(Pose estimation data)
-- Opening Marker --
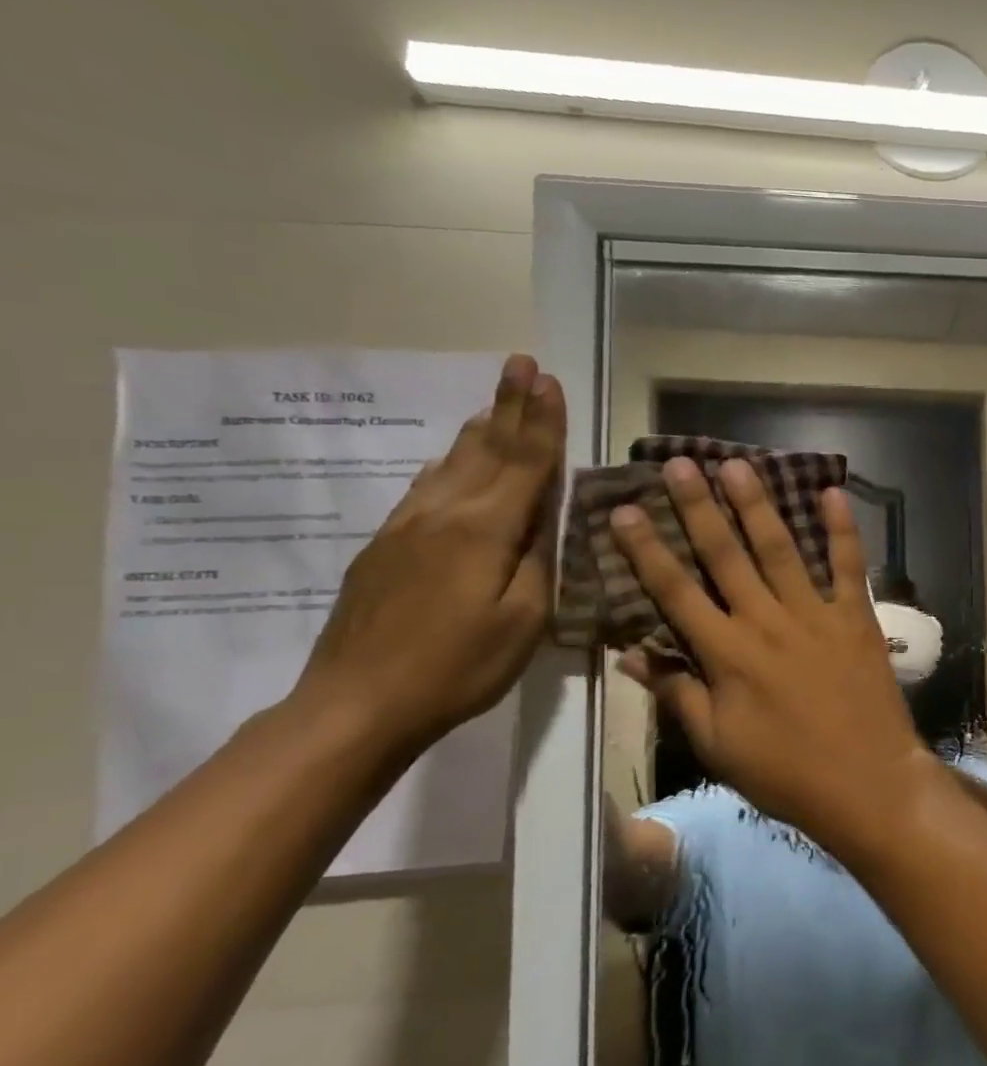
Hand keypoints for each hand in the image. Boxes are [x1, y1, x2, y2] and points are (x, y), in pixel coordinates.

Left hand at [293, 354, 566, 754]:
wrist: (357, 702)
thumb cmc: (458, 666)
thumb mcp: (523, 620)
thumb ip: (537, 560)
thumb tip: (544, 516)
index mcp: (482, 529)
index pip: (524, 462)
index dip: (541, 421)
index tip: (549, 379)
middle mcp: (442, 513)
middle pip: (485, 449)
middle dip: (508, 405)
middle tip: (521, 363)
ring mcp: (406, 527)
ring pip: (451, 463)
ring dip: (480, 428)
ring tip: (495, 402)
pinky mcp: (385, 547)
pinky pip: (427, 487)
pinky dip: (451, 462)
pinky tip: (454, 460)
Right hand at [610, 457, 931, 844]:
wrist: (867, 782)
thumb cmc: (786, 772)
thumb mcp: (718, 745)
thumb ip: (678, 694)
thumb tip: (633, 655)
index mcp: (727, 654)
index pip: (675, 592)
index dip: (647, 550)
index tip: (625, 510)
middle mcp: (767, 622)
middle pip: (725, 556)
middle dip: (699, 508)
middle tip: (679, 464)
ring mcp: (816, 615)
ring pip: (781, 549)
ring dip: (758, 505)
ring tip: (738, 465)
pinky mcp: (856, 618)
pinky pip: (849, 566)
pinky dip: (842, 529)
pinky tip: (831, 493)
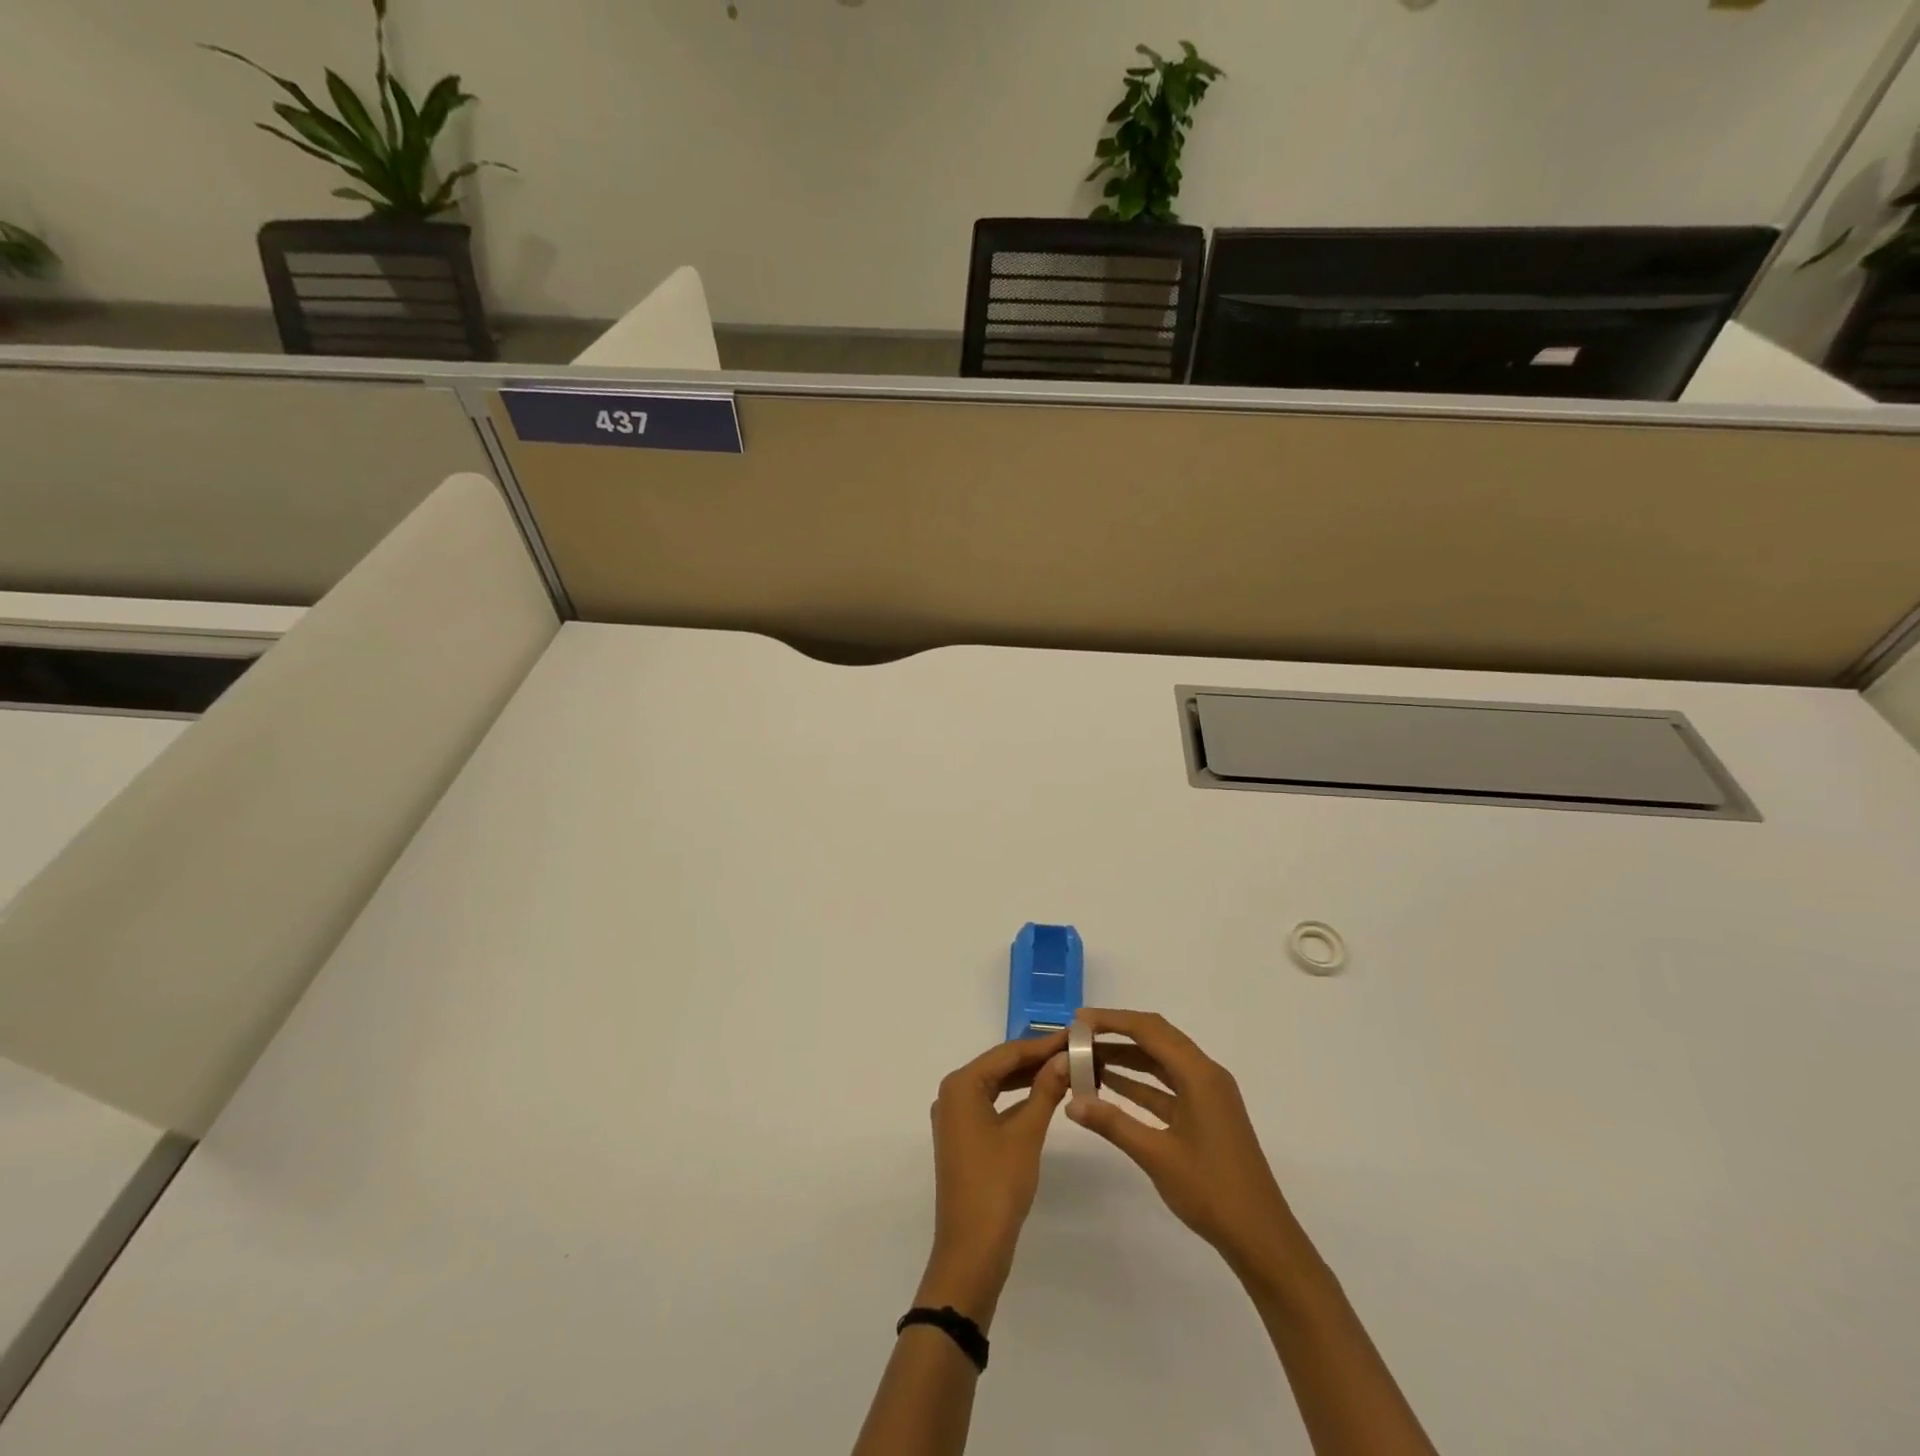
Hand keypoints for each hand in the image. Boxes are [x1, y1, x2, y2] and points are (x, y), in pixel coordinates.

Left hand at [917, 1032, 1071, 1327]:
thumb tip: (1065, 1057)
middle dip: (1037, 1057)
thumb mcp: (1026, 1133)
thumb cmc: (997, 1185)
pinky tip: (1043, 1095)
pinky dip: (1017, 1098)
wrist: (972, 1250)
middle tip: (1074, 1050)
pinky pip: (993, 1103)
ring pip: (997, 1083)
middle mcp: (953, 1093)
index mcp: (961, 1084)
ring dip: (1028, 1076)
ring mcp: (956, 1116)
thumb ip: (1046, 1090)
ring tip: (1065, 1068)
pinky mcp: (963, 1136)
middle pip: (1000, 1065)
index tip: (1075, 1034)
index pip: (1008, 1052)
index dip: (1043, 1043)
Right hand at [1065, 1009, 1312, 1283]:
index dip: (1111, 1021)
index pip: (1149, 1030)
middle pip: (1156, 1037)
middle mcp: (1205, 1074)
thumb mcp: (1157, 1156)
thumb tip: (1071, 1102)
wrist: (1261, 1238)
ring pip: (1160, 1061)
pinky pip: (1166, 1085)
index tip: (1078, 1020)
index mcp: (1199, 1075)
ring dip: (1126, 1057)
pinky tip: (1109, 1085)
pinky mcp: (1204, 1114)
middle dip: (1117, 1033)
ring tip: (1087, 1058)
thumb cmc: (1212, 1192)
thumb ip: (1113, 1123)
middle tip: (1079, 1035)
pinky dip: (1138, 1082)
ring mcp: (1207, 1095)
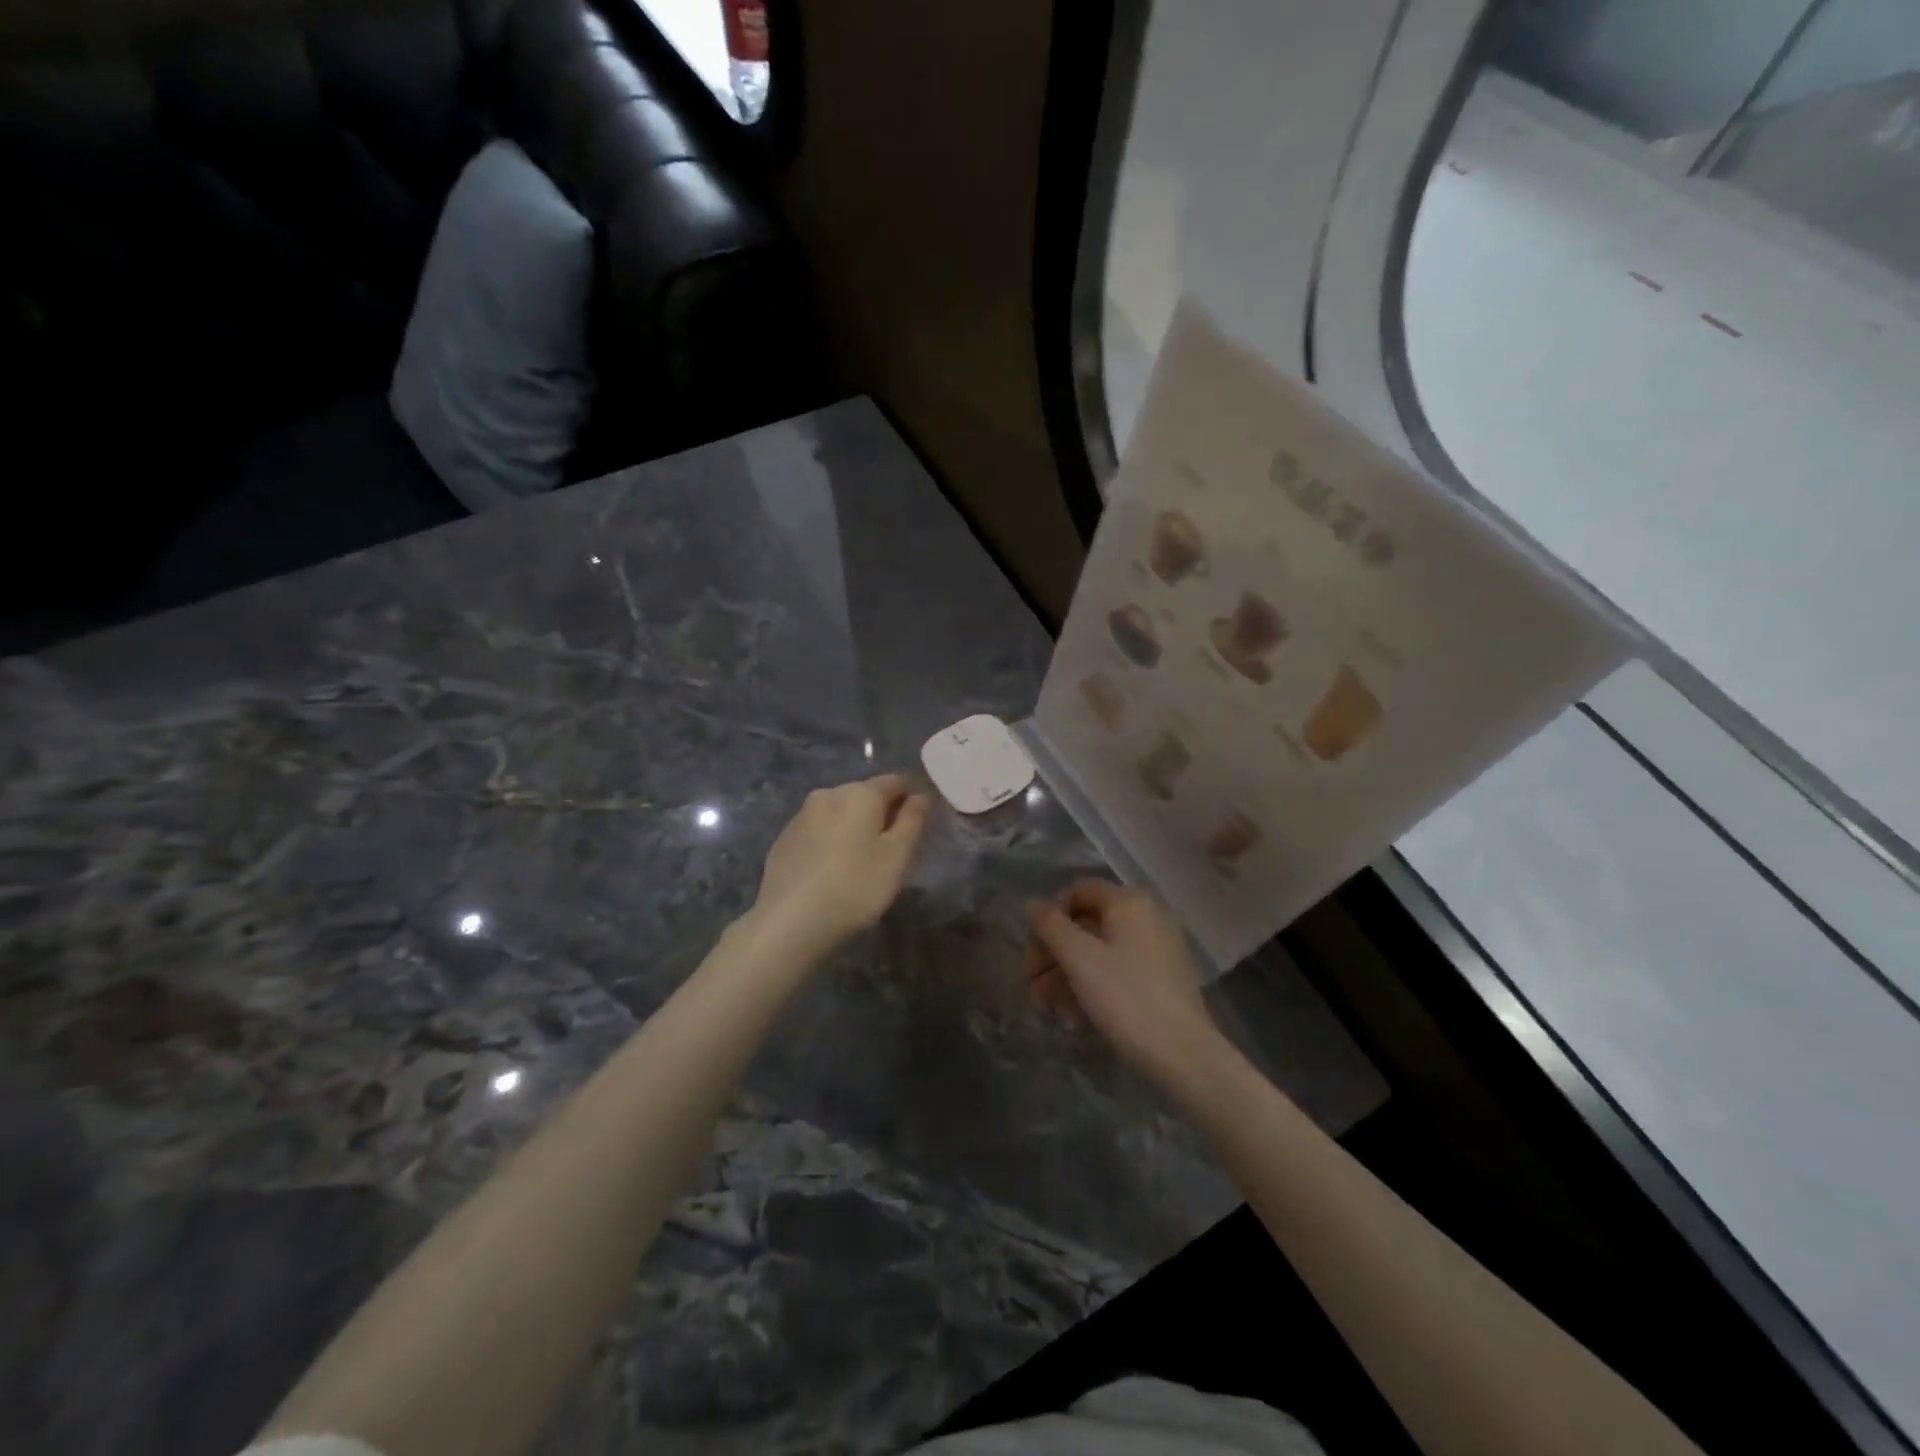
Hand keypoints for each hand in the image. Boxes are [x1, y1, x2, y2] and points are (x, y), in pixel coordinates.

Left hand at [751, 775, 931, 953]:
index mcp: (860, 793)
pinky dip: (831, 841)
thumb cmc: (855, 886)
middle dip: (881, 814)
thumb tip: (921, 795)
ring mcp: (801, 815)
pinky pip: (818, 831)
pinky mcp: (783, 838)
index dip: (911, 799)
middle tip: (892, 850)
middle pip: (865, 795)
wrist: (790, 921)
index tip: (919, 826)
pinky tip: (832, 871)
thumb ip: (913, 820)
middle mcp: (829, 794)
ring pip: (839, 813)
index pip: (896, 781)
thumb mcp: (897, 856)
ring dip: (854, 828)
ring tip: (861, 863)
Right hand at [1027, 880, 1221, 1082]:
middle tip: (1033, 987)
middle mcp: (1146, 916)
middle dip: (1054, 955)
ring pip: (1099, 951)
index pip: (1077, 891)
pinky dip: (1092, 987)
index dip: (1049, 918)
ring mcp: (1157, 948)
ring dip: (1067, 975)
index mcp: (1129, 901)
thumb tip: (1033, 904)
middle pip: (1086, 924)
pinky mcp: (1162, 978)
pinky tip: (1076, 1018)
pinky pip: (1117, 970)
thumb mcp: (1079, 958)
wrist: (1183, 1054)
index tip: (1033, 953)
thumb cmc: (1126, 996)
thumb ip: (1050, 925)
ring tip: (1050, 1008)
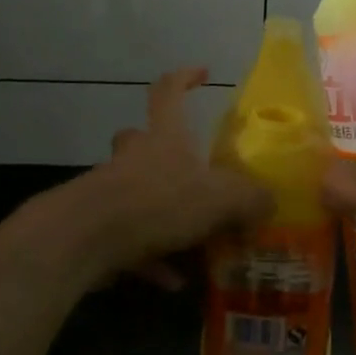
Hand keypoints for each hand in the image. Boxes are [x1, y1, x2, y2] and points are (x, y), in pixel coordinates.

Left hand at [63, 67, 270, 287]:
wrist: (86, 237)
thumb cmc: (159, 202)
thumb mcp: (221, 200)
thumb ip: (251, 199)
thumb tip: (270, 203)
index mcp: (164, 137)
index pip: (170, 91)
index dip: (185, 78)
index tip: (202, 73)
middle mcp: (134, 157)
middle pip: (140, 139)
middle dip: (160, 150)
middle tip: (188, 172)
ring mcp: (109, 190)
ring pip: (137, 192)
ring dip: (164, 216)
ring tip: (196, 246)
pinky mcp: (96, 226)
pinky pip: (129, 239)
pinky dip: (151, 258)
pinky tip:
-- Closing Marker --
* To do: Please go through the entries and show every line with the word "Right".

* Solution below:
Right hand at [610, 457, 931, 844]:
Right hand at [1065, 1009, 1312, 1283]:
Right hand at [1027, 880, 1221, 1082]:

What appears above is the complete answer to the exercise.